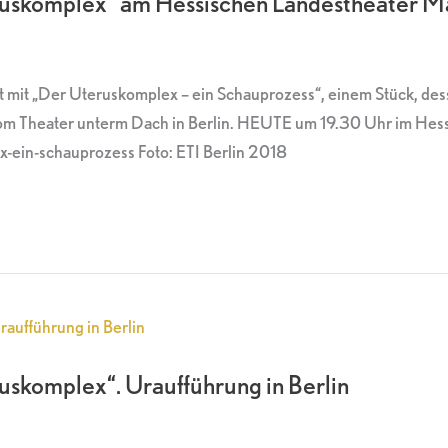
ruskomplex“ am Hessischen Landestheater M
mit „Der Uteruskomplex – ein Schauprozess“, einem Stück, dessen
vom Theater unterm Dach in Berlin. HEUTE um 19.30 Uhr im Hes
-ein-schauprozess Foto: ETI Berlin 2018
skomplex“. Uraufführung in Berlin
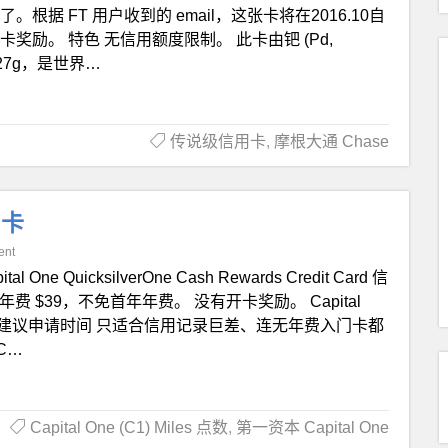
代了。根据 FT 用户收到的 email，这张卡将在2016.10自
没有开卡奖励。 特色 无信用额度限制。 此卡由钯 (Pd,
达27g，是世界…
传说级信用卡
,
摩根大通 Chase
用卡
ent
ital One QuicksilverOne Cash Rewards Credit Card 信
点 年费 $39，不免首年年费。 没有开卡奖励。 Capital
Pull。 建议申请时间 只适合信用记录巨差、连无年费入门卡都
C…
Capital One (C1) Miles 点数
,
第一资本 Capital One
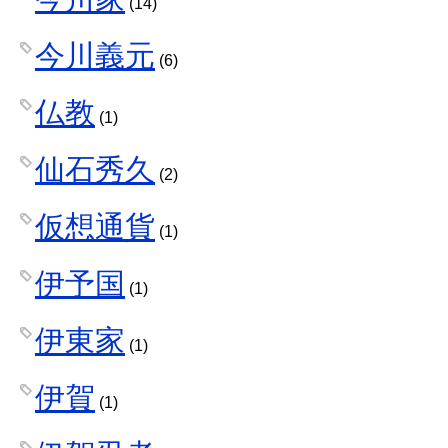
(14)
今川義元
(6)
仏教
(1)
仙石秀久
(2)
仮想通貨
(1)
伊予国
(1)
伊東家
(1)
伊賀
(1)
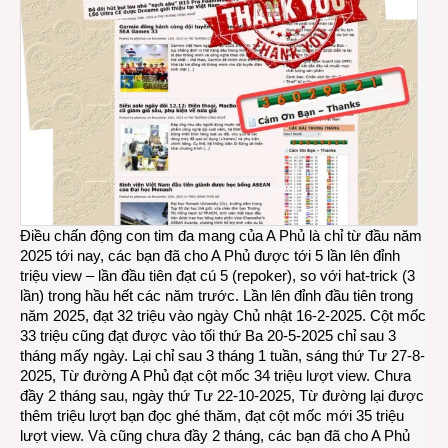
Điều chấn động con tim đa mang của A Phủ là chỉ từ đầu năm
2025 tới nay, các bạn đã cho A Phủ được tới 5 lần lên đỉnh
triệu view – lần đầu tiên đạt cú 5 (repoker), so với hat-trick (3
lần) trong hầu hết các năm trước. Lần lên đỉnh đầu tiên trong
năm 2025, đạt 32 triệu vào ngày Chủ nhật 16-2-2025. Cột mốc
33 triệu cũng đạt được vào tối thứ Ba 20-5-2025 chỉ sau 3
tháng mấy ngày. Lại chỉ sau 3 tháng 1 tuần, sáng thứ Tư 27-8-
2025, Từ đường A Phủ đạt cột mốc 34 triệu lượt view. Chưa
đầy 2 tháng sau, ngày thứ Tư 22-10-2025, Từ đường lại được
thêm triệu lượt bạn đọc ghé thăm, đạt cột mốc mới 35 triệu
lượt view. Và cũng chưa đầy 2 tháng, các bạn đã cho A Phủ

====

◆ Work item ◆
All records must be output exactly as they are, except for the pictures, which are left out.

◆ Expected answer ◆
ruskomplex“ am Hessischen Landestheater M
mit „Der Uteruskomplex – ein Schauprozess“, einem Stück, dessen
vom Theater unterm Dach in Berlin. HEUTE um 19.30 Uhr im Hes
-ein-schauprozess Foto: ETI Berlin 2018
skomplex“. Uraufführung in Berlin
代了。根据 FT 用户收到的 email，这张卡将在2016.10自
没有开卡奖励。 特色 无信用额度限制。 此卡由钯 (Pd,
达27g，是世界…
传说级信用卡
,
摩根大通 Chase
用卡
ent
ital One QuicksilverOne Cash Rewards Credit Card 信
点 年费 $39，不免首年年费。 没有开卡奖励。 Capital
Pull。 建议申请时间 只适合信用记录巨差、连无年费入门卡都
C…
Capital One (C1) Miles 点数
,
第一资本 Capital One
(14)
今川義元
(6)
仏教
(1)
仙石秀久
(2)
仮想通貨
(1)
伊予国
(1)
伊東家
(1)
伊賀
(1)
Điều chấn động con tim đa mang của A Phủ là chỉ từ đầu năm
2025 tới nay, các bạn đã cho A Phủ được tới 5 lần lên đỉnh
triệu view – lần đầu tiên đạt cú 5 (repoker), so với hat-trick (3
lần) trong hầu hết các năm trước. Lần lên đỉnh đầu tiên trong
năm 2025, đạt 32 triệu vào ngày Chủ nhật 16-2-2025. Cột mốc
33 triệu cũng đạt được vào tối thứ Ba 20-5-2025 chỉ sau 3
tháng mấy ngày. Lại chỉ sau 3 tháng 1 tuần, sáng thứ Tư 27-8-
2025, Từ đường A Phủ đạt cột mốc 34 triệu lượt view. Chưa
đầy 2 tháng sau, ngày thứ Tư 22-10-2025, Từ đường lại được
thêm triệu lượt bạn đọc ghé thăm, đạt cột mốc mới 35 triệu
lượt view. Và cũng chưa đầy 2 tháng, các bạn đã cho A Phủ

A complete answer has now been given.